:: BRANO DI RIFERIMENTO ::
--
“Quarti di gloria” l’impatto della medaglia di legno raccontato da 16 atleti
di MARTA MULE’
I Giochi olimpici di Parigi 2024 hanno cambiato per sempre la percezione del quarto posto: da essere considerato il peggior piazzamento possibile, è diventato un risultato da non buttare via, ma dal quale ripartire.
Il libro “Quarti di Gloria”, scritto da Gerardo De Vivo e Serena Sartini, edito dalla casa editrice Lab Dfg, racconta proprio qual è l’impatto che la cosiddetta medaglia di legno ha sulle vite degli atleti, che sono arrivati a un passo dal podio, ma non abbastanza vicini da scrivere il loro nome negli albi d’oro.
--
:: DATI FORNITI ::
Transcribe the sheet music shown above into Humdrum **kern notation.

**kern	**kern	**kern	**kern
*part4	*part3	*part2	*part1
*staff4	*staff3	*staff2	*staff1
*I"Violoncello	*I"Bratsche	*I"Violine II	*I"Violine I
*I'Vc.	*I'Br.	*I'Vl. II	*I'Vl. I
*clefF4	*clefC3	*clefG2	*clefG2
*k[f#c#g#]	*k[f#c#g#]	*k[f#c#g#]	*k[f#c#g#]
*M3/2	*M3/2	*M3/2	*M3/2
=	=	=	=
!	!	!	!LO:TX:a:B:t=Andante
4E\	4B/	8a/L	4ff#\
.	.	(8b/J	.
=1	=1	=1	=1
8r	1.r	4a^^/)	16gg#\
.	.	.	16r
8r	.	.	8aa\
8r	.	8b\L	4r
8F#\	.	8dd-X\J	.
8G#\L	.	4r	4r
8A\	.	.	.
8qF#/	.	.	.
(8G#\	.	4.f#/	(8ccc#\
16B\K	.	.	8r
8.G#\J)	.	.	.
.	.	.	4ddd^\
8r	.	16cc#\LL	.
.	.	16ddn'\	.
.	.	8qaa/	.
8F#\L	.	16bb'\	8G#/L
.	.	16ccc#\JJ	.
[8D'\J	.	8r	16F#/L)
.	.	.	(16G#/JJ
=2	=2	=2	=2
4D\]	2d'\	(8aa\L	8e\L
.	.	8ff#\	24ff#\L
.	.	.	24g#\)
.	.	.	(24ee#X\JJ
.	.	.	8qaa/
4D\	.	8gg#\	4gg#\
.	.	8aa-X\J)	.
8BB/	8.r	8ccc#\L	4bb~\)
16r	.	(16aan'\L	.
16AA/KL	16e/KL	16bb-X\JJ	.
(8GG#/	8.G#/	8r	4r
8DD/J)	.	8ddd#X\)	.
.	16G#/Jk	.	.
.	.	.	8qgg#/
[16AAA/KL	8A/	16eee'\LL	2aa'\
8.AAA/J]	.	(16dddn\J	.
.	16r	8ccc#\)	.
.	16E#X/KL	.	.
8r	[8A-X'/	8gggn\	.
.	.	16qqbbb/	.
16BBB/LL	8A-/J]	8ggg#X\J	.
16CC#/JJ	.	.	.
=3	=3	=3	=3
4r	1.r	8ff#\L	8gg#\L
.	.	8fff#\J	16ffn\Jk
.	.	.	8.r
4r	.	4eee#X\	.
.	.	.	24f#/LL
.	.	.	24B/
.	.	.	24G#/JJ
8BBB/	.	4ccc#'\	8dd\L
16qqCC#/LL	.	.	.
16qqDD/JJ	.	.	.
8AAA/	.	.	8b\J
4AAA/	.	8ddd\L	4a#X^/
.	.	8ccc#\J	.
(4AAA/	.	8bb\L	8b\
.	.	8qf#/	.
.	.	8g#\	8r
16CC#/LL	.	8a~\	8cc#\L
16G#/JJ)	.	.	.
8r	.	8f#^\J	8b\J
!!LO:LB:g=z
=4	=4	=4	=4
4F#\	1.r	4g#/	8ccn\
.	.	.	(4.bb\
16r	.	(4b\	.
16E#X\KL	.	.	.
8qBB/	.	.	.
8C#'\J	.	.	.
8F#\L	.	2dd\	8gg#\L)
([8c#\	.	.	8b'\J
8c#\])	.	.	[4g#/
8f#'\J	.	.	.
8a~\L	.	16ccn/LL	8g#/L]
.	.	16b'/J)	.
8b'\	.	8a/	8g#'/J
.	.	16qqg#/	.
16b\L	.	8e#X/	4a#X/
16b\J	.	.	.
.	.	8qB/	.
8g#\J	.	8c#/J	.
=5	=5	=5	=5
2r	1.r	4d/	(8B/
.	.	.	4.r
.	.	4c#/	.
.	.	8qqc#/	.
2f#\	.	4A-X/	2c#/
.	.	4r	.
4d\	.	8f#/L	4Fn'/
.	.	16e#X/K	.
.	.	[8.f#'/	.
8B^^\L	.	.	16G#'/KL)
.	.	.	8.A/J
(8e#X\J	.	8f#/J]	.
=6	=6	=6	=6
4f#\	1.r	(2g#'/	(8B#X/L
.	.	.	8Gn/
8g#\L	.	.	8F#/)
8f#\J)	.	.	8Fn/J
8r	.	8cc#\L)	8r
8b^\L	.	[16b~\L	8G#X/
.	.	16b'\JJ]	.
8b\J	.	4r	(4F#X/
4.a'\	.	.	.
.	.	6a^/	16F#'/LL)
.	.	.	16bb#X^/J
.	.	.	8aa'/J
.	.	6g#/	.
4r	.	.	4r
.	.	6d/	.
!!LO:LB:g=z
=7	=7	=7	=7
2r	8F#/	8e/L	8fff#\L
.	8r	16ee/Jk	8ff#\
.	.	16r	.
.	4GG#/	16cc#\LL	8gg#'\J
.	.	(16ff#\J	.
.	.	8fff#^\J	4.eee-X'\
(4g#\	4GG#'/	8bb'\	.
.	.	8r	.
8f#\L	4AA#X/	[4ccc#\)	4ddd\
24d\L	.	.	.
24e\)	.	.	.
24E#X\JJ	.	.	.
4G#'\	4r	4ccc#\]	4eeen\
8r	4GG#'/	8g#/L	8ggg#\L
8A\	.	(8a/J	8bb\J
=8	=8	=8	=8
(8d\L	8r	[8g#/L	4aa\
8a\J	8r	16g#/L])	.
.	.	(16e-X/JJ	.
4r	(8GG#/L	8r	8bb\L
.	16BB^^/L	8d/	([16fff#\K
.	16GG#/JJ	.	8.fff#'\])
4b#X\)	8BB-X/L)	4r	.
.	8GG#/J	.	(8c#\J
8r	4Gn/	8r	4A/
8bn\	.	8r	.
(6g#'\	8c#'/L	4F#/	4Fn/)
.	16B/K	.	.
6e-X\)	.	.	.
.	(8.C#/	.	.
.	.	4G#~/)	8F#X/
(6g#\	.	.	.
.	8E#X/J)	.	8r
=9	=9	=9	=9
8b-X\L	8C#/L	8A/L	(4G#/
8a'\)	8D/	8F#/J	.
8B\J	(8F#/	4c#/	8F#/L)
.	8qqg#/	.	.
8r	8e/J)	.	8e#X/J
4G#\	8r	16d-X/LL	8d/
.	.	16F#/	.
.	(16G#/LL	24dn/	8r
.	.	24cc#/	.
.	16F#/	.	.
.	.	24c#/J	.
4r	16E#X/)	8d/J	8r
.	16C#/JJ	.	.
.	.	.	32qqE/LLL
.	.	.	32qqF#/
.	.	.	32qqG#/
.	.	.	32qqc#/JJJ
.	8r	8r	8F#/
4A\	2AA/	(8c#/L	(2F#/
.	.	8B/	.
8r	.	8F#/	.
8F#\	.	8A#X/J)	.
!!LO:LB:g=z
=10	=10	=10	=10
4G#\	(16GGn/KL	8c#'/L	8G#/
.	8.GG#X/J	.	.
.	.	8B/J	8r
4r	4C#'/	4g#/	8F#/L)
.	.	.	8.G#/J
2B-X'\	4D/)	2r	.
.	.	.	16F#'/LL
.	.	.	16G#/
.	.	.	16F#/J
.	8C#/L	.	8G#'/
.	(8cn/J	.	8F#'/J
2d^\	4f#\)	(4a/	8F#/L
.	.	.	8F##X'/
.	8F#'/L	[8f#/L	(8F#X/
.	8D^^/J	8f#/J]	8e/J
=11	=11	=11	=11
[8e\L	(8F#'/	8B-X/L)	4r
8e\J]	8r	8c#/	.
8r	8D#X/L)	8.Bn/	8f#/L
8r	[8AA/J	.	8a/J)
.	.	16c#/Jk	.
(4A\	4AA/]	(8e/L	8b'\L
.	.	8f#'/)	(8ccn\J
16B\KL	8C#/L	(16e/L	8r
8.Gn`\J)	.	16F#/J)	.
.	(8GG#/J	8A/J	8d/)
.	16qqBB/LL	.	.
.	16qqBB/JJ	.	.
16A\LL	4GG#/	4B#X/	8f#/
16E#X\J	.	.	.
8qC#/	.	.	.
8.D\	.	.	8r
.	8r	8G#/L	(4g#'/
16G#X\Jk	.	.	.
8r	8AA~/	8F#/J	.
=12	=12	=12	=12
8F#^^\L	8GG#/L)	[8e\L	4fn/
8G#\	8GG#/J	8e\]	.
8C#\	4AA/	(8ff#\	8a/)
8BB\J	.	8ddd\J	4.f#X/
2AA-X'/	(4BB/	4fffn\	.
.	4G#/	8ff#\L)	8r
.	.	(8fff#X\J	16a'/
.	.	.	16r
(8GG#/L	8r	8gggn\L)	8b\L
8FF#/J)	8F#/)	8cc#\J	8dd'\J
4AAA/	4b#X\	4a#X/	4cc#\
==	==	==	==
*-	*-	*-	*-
--
:: CONSEGNA ::
Secondo il brano, chi sono gli autori del libro "Quarti di Gloria"? L'elenco riportato non ha alcun ruolo in questa attività.

:: RISPOSTA ATTESA ::
Gerardo De Vivo e Serena Sartini.